EXERCISE PROMPT:
Express the listing from the line with "kingdom: Animalia" through the line with "common name: Red-crossed button slug moth" as a two-column CSV with the columns field and value. Give one row per line, put each entry in its own quoted field, and replace any line breaks with spaces.

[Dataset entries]
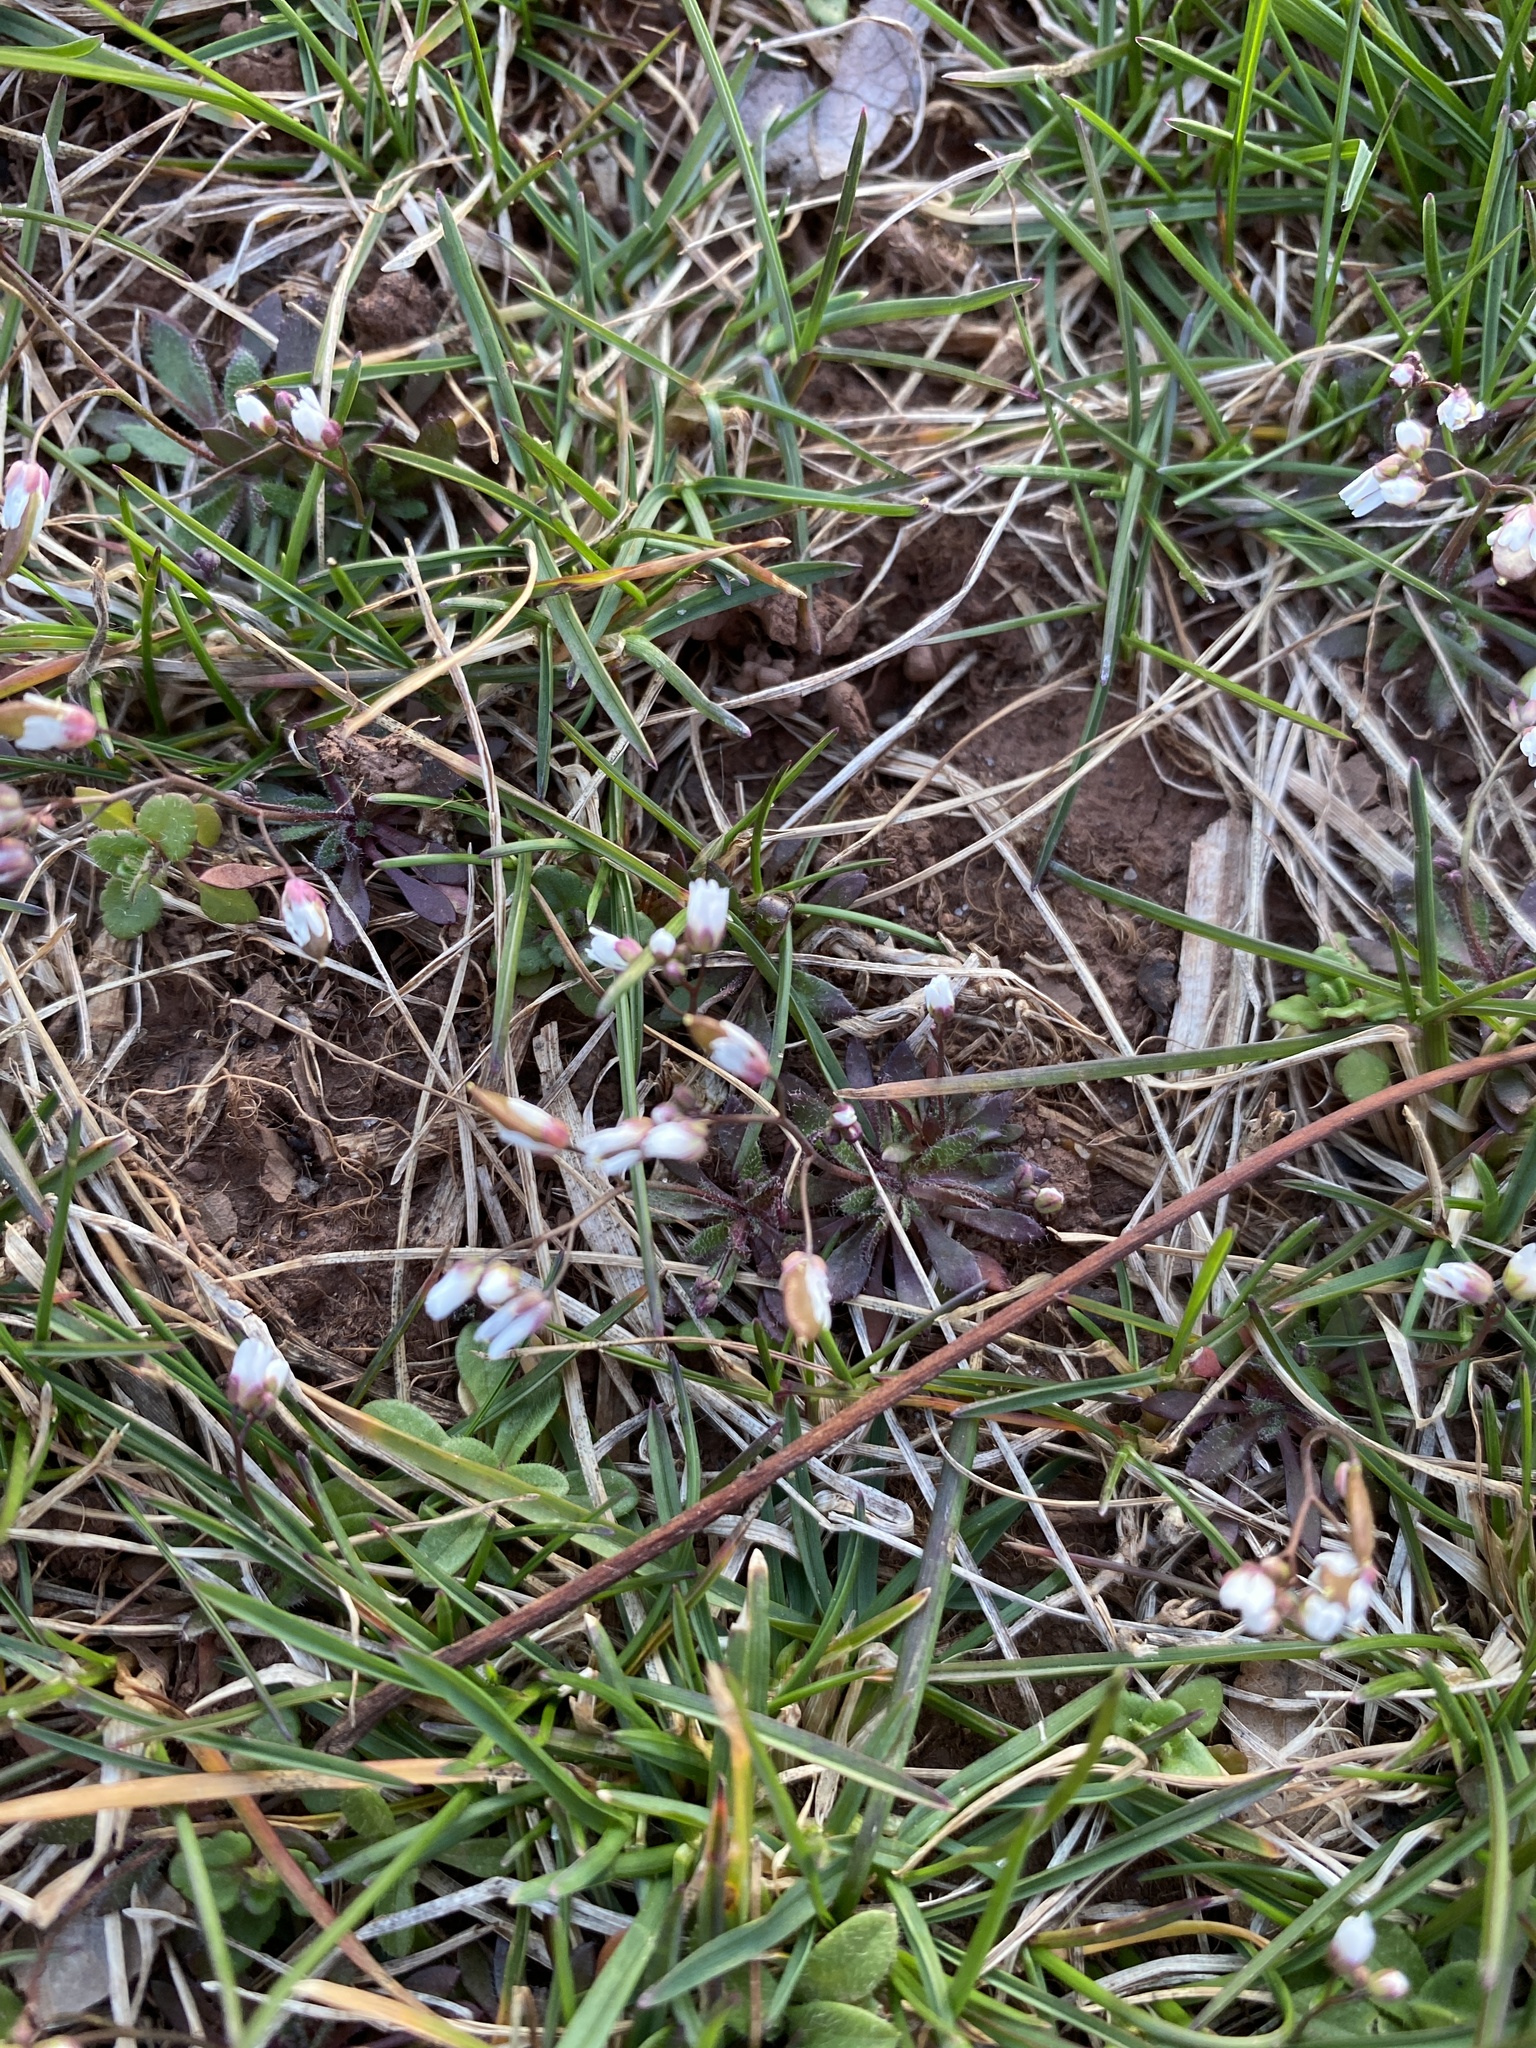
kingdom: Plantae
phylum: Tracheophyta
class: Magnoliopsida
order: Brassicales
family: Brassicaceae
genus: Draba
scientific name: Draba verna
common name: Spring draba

* * *

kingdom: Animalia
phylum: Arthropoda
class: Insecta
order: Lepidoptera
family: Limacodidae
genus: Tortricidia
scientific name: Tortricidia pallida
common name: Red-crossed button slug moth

COMPLETE RESPONSE:
field,value
"kingdom:","Animalia"
"phylum:","Arthropoda"
"class:","Insecta"
"order:","Lepidoptera"
"family:","Limacodidae"
"genus:","Tortricidia"
"scientific name:","Tortricidia pallida"
"common name:","Red-crossed button slug moth"